Durante o caminho até o aeroporto, o carro ficou em silêncio mais vezes do que eu esperava. Bianca cochilava no banco do passageiro, com a cabeça encostada na janela e Enzo no colo. Eu dirigia, focado na estrada, mas meus olhos vez ou outra buscavam Caio no espelho retrovisor. Ele estava quieto demais, olhando pela janela como se estivesse em outro lugar.
- Tá tudo bem, cara? - perguntei em voz baixa, sem querer acordar Bianca.
- Tô sim. Só pensando na vida. Essas madrugadas me deixam reflexivo - ele disse, mas não me convenceu.
O Caio que eu conhecia encheria o carro de piadas, música e conversas aleatórias. Mas aquele Caio, agora, parecia carregando um peso invisível.
Chegamos ao aeroporto com o céu começando a clarear, tingido de tons alaranjados. O movimento era leve, típico das primeiras horas do dia. Estacionei o carro e ajudei Bianca com as malas. Enzo ainda dormia, alheio a tudo, agarrado ao ombro da mãe.
Enquanto caminhávamos pelo saguão, o silêncio entre mim e Caio se prolongava. Bianca tratava dos detalhes do check-in, e eu aproveitei os últimos minutos com minha família antes do embarque.
Me aproximei de Bianca e a abracei por trás, encostando meu rosto em seu ombro.
- Eu te amo - sussurrei, sentindo o cheiro familiar do seu cabelo.
Ela virou-se e segurou meu rosto com as duas mãos, sorrindo com ternura.
- Também te amo. Volta logo, tá?
- Prometo. Vai ser rápido. Em poucos dias tô de volta com novidades boas.
Ela assentiu, os olhos úmidos, mas firmes.
Abaixei-me até Enzo, que já despertava com o movimento ao redor. Seus olhos pequenos me encontraram e um sorriso preguiçoso surgiu.
- Papai... - murmurou, estendendo os bracinhos.
Meu coração quase falhou. Peguei-o no colo, beijei sua testa e abracei forte.
- Eu te amo, filhão. Papai volta logo, tá?

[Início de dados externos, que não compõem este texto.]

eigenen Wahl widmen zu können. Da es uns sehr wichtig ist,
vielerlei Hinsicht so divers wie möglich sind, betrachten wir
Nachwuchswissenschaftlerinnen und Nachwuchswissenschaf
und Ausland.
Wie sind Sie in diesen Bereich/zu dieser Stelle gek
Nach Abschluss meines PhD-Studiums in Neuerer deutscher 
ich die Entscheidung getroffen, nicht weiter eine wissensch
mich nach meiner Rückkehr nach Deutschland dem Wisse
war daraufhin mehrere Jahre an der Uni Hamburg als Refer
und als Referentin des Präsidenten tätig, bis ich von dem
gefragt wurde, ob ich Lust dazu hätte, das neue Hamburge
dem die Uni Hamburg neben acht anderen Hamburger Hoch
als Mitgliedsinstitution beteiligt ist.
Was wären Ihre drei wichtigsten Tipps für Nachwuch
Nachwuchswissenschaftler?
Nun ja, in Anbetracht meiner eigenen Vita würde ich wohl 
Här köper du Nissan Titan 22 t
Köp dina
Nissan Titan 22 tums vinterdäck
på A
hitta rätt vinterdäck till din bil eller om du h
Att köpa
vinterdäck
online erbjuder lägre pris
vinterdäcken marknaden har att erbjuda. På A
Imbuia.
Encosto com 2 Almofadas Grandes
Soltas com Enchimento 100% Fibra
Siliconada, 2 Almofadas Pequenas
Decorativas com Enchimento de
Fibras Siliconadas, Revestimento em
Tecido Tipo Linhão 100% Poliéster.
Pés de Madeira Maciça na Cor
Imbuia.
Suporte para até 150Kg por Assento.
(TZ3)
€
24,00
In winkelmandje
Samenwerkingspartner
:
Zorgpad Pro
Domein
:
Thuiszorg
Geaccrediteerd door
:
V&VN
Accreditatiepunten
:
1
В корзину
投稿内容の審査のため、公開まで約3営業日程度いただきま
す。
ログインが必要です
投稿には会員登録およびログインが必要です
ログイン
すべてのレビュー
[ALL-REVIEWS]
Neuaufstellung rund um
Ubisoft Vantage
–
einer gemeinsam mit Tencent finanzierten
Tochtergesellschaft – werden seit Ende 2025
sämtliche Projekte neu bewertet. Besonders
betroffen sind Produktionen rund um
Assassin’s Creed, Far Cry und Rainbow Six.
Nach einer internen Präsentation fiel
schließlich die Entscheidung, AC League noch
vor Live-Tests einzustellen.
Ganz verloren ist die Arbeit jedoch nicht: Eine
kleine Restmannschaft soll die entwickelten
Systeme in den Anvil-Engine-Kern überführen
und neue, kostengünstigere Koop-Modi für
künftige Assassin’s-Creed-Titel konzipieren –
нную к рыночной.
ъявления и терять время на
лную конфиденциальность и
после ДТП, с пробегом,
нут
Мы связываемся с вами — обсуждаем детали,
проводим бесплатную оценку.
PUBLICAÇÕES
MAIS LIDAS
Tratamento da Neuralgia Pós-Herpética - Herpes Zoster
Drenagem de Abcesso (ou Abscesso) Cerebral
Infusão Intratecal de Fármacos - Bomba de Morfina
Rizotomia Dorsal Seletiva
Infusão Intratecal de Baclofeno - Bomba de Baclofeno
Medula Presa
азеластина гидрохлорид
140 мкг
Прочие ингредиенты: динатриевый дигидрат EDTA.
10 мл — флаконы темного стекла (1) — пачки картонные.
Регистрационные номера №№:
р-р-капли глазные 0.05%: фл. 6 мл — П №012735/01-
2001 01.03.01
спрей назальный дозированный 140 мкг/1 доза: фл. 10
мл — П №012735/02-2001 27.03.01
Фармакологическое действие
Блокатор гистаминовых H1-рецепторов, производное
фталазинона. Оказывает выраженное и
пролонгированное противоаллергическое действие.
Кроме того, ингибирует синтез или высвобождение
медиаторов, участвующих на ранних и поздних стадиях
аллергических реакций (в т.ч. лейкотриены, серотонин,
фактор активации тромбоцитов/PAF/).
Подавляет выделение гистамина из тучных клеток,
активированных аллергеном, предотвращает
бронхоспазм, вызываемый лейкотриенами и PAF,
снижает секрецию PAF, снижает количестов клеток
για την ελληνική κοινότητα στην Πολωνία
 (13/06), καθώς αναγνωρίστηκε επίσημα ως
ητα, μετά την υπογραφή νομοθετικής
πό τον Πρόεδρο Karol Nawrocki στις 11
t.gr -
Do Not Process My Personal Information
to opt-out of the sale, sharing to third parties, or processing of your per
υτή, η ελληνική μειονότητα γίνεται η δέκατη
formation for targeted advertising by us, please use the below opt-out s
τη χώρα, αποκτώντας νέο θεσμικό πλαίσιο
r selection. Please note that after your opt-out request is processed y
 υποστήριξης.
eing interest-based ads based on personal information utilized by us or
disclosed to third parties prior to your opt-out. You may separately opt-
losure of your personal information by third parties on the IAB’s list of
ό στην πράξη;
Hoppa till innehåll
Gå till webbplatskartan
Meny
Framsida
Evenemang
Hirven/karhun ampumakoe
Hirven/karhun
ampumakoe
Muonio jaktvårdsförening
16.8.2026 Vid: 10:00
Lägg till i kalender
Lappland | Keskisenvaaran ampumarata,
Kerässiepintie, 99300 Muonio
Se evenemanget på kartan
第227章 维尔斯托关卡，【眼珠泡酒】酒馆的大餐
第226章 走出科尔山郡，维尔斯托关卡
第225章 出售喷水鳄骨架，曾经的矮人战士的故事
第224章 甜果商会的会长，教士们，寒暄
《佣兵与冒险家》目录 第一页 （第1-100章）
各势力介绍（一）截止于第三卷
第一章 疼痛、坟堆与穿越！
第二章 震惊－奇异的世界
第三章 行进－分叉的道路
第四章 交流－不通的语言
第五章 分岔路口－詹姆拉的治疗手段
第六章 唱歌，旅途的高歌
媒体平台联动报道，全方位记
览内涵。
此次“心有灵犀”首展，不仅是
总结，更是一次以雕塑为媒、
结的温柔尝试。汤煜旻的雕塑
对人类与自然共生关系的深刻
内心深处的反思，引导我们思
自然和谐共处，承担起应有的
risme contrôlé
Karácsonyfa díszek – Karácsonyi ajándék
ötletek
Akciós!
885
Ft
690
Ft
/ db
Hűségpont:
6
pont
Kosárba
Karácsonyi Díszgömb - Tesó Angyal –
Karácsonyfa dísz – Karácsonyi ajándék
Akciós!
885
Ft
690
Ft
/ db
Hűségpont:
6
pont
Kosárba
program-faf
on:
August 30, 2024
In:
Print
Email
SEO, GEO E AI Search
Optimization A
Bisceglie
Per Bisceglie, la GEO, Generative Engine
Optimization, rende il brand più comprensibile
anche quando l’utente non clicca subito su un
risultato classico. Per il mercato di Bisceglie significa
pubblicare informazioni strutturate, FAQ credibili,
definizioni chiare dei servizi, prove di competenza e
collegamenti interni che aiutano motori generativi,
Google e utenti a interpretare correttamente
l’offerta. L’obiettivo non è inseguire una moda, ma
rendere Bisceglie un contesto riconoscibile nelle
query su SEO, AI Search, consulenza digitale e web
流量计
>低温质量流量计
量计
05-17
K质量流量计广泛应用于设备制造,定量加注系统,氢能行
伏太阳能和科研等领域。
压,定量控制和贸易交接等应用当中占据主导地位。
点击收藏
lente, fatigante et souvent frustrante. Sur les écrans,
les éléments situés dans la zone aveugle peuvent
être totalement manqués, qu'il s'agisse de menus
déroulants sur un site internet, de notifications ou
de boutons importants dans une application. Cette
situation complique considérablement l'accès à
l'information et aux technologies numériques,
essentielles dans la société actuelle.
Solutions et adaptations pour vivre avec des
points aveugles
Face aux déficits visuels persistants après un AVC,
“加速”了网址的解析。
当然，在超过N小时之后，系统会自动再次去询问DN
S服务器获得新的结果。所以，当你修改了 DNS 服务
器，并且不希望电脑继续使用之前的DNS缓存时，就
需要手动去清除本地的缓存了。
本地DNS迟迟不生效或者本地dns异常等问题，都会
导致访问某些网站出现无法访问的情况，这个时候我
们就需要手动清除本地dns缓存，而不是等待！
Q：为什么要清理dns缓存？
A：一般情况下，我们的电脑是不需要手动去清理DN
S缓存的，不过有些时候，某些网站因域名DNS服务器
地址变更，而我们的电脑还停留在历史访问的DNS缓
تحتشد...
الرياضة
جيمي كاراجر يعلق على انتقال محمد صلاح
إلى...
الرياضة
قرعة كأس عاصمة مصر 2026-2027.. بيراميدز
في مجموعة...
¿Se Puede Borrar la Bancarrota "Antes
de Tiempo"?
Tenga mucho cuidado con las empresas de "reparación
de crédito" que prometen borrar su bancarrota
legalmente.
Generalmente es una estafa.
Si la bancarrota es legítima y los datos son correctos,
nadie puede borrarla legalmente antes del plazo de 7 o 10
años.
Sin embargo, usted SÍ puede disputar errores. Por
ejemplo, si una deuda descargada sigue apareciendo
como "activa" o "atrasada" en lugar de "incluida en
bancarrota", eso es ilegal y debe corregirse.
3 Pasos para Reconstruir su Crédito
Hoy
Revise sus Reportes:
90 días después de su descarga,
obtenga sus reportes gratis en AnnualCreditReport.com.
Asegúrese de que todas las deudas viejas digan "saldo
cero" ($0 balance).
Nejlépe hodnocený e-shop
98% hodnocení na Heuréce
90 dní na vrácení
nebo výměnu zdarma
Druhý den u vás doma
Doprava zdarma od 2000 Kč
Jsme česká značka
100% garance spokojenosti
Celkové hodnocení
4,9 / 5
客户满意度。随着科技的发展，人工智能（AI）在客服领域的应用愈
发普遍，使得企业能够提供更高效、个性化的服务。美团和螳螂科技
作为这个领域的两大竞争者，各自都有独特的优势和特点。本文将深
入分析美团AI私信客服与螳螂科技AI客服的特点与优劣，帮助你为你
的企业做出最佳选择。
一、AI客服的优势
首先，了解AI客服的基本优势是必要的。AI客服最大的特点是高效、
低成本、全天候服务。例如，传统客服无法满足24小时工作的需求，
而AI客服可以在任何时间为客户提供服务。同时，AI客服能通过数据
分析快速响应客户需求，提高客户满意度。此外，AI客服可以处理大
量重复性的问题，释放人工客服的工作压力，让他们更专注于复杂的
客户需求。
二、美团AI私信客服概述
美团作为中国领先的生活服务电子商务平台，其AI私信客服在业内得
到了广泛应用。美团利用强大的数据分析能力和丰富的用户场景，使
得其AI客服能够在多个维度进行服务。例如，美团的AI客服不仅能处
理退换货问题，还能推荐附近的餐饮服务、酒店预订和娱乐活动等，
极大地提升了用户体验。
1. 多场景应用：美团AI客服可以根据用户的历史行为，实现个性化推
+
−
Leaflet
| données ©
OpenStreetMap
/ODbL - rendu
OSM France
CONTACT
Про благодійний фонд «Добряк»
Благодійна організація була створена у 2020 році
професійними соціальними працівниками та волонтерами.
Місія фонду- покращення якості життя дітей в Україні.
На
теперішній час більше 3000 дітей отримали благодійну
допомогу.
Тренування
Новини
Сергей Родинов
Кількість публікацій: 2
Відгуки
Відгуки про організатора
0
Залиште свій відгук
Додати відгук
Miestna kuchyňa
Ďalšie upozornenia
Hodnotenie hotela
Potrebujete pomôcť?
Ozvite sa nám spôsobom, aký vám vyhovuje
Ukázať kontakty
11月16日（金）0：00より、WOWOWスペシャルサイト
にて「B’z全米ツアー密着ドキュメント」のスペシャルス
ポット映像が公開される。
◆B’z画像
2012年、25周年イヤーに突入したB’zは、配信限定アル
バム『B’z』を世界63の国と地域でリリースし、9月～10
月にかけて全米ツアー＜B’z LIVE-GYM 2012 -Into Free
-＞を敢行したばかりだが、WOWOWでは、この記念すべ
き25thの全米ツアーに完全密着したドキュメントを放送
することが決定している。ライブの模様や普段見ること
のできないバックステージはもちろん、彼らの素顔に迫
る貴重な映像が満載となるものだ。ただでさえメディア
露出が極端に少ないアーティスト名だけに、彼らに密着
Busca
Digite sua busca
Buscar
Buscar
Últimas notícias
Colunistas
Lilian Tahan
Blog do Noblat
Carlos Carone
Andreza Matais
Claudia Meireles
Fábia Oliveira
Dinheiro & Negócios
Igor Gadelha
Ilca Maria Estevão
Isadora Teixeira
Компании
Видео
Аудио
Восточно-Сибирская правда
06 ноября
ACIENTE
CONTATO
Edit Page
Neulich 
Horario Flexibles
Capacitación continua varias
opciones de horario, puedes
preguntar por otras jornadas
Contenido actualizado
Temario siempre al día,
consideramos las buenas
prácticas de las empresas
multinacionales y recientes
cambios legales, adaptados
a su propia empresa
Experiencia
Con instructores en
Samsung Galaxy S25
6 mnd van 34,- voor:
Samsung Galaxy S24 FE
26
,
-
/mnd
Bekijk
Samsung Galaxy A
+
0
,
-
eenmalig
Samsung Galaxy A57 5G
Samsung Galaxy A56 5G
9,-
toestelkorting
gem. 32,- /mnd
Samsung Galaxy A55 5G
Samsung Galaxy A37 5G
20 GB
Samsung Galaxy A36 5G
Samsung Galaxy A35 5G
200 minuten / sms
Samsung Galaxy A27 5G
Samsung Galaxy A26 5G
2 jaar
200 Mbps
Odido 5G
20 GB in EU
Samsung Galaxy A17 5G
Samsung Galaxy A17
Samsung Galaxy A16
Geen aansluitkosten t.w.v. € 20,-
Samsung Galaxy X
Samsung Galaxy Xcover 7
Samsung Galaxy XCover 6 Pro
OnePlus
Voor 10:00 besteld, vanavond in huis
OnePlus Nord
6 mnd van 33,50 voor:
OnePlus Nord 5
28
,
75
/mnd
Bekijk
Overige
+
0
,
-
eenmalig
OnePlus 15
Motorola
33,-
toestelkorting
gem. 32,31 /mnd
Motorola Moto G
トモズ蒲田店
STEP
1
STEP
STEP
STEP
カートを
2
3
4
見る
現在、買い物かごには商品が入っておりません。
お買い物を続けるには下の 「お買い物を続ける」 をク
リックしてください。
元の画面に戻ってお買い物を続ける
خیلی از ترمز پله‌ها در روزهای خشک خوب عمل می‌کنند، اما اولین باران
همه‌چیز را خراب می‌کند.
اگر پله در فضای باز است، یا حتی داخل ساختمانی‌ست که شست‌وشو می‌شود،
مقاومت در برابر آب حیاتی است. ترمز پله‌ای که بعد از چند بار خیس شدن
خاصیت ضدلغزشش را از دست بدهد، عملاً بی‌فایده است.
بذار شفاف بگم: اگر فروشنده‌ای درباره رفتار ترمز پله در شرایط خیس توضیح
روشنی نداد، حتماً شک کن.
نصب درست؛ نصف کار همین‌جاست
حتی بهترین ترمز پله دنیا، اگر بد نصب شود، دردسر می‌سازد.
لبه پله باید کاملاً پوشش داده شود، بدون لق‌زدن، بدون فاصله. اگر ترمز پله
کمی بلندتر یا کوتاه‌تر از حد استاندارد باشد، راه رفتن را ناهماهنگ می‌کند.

Ele riu com sono e encostou a cabeça no meu ombro. Bianca nos envolveu num abraço apertado, e por um segundo, o mundo parou.
Me afastei com dificuldade, respirando fundo.
- Cuidem-se. Amo vocês mais que tudo.
- Sempre - disse Bianca, segurando minha mão até o último segundo.
Quando me virei para Caio, ele já estava me observando. Os olhos dele carregavam algo que eu ainda não sabia nomear.
- Obrigado por tudo, mano - falei, puxando-o para um abraço.
- Vai dar tudo certo, Gustavo. Vai lá... conquista o mundo.
- A gente se vê logo.
Ele assentiu, mas sua voz falhou por um segundo.
Segui para o portão de embarque com aquela sensação estranha no peito. Amor, saudade... e algo mais. Algo que eu não entendia completamente - ainda.